A un moment donné, une génération devra prendre la responsabilité d’infléchir la tendance. En ramant à contre-courant, en répartissant de façon égalitaire des biens à la génération suivant, alors même qu’on vit dans une société inégalitaire. Tant qu’aucune génération ne réagit, on continuera à reproduire les schémas qui nous ont précédés. Comme dans une sorte de jeu à somme nulle ou chaque tour de jeu correspondrait à une génération et où celle-ci redistribueraient les cartes de la même façon qu’elles lui furent distribuées. Ob favorisera alors, à chaque fois les garçons par rapport aux filles.
Fouzi Mourji, économètre: «L’éducation accroit les chances de développement»
Il nous est alors apparu que l’éducation c’est un levier bien identifiable, sur lequel peuvent agir les décideurs. Soulignons que ses effets vont au-delà d’une meilleure égalité et redistribution des chances. Ils concernent aussi les chances de développement global de notre pays : Il a été relevé ; par plusieurs travaux, que l’éducation également le futur des nations, dans la masure ou l’éducation des femmes améliore, accroit la scolarisation puis les performances scolaires des enfants et, au-delà, la productivité et les chances de développement.
Fatiha Daoudi, juriste : «Mettre en œuvre les principes constitutionnelles»

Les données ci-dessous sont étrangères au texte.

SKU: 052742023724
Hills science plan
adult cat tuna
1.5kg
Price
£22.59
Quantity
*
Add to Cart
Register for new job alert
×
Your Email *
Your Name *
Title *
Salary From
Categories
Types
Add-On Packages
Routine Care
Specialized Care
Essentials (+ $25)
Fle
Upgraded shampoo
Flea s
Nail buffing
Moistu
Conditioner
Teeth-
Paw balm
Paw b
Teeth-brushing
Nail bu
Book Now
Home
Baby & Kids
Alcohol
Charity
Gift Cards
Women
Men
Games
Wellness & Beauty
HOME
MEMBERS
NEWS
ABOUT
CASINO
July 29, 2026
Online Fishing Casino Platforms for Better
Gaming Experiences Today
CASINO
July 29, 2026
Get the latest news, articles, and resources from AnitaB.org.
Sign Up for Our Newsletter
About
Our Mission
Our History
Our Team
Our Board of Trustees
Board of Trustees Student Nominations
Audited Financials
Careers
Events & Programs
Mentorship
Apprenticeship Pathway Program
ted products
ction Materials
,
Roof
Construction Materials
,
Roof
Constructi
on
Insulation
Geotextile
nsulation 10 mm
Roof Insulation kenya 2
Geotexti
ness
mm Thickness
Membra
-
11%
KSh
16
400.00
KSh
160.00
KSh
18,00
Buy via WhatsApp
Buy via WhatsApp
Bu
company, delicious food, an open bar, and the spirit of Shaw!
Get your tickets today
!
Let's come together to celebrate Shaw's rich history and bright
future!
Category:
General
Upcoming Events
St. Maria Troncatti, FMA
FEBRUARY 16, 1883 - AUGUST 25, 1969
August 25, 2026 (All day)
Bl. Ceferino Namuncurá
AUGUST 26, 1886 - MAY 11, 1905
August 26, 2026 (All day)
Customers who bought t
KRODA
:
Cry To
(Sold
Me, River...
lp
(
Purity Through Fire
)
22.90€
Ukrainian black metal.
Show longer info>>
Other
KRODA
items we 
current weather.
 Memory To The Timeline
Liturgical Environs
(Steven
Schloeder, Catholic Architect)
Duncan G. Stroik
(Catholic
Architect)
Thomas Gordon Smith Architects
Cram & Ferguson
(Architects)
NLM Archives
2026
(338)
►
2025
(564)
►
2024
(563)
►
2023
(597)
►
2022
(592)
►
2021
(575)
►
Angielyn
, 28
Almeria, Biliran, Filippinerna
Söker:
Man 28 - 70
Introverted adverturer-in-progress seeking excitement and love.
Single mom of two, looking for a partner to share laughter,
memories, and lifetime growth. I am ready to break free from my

La mutation sociétale doit nécessairement être prise en compte dans l’évolution des règles successorales qui sont le reflet d’une périodicité. Le fait qu’elle soit encore ignorée, ne fera que contribuer à la précarité économique des femmes. La mise en adéquation du droit successoral avec la structure sociétale marocaine actuelle est possible par l’Ijtihad, dans un cadre religieux ou alors par la revendication de la mise en œuvre des principes constitutionnelles et de la primauté des lois internationales dûment ratifiés.
Youssef Kellam, théologien : «La réparation de l’héritage doit être déléguée au tribunal»
Nous proposons que la réparation de l’héritage soit déléguée au tribunal, à condition que celui-ci s’informe sur l’état des héritiers. L’instauration de la justice entre les gens ne doit plus être délégué aux individus, et l’Etat doit intervenir pour prendre les mesures juridiques provisoires garantissant la justice, pour préserver les droits et prendre fait et cause pour les victimes d’injustice. L’appareil judicaire serait le plus habilité à accomplir cette tache. La répartition des successions doit, par conséquent, être dévolue aux tribunaux et aux juges et non aux individus. Le tribunal doit donc être doté d’une plus grande autorité pour œuvrer à faire parvenir les droits à qui de droit…
Abdelouahab Rafiki : «Entreprendre une nouvelle lecture des textes religieux»
La situation de la femme dans la société a en effet connu une transformation culturelle, économique, sociale, politique et juridique que nul ne peut contester. La société est-elle s’est transformé elle-même, s’est transformé au niveau économique, social, sociologique et culturel ce qui a affecté sa structure et changé nombre de ses systèmes. Aujourd’hui, nous vivons à l’ère de la famille nucléaire…La femme assume des responsabilités, occupe des hautes fonctions, participe à la gestion des dépenses du foyer et s’engage sérieusement dans le processus du développement. On ne peut pas nier toutes ces transformations et refuser d’entreprendre une lecture des textes conformément à toutes ces nouvelles donnes.